UK Govt resists pressure to ban highly addictive ‘loot boxes’Gambling
CARE was one of a number of organisations who said the UK Government should consider banning highly addictive Loot Boxes.
In its submission to the government two years ago, CARE cited evidence of a link between loot boxes and problem gambling.
Loot boxes allow players to spend money to unlock in-game rewards. This could be special characters, weapons, or costumes. As CARE argued in its submission, “since it is chance as to what items are included in any purchase, it is effectively gambling.”
The contents of boxes can also be gambled or in some cases, traded for cash.

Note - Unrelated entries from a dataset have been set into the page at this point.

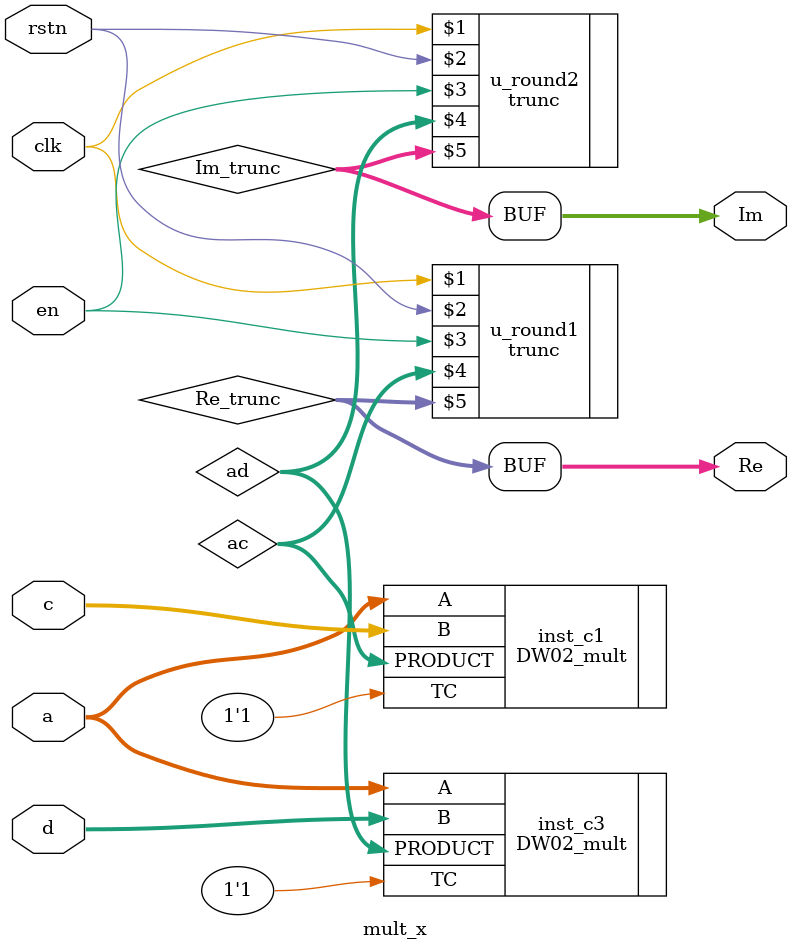
<source format=v>
module mult_x #(
 parameter    integer    A_width = 8
,parameter    integer    C_width = 8
,parameter    integer    D_width = 8
,parameter    integer    o_width = 31//division

)

(
            clk,
            rstn,
            en,
            a,
	    c,
	    d,
	    Re,
	    Im
);

input       rstn;
input       clk;
input       en;
input       signed  [A_width-1        :0]	a;
input       signed  [C_width-1        :0]	c;
input       signed  [D_width-1        :0]	d;

output      signed  [o_width-1        :0]	Re;
output      signed  [o_width-1        :0]	Im;

wire	    signed  [A_width+C_width-1:0]	ac;
wire	    signed  [A_width+D_width-1:0]	ad;
wire        signed  [o_width-1        :0]	Re_trunc;
wire        signed  [o_width-1        :0]	Im_trunc;



DW02_mult	#(A_width,C_width) inst_c1(	.A		(a		),
						.B		(c		),
						.TC		(1'b1		),
						.PRODUCT	(ac		)
				);

DW02_mult	#(A_width,D_width) inst_c3(	.A		(a		),
						.B		(d		),
						.TC		(1'b1		),
						.PRODUCT	(ad		)
				);



trunc #(
	 .diw	(A_width+C_width		)
	,.msb	(A_width+C_width-2		)
	,.lsb	(A_width+C_width-o_width-1 	)
) u_round1 (clk, rstn, en, ac, Re_trunc);
trunc #(
	 .diw	(A_width+D_width		)
	,.msb	(A_width+D_width-2		)
	,.lsb	(A_width+D_width-o_width-1	)
) u_round2 (clk, rstn, en, ad, Im_trunc);

// Since this is complex multiplication, the output bit width needs to be increased by one compared to the input.
assign	Re = Re_trunc;
assign	Im = Im_trunc;

endmodule

</source>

In Belgium, they are already effectively banned and in the Netherlands, the regulator there has taken legal action over the presence of loot boxes in FIFA games.
Based on strong evidence linking loot boxes to problem gambling, CARE recommended that the purchase of loot boxes should be brought within the Gambling Act to ensure tougher and more effective regulation.
After a 22-month consultation, culture minister Nadine Dorries said the government would discuss tougher ‘industry-led’ protections with the £7bn gaming sector.
In its official response to the consultation, the government said that while there was evidence of an association between loot boxes and problem gambling, it could not be sure there was a causative link.
The culture minister also said children should not be able to purchase loot boxes without parental approval.
However, the response has drawn stinging criticism from some. One video games expert, Dr David Zendle, told the Guardian that by making industry bodies responsible for regulating loot boxes, DCMS was essentially ensuring that ‘foxes are the ones guarding the hen house.”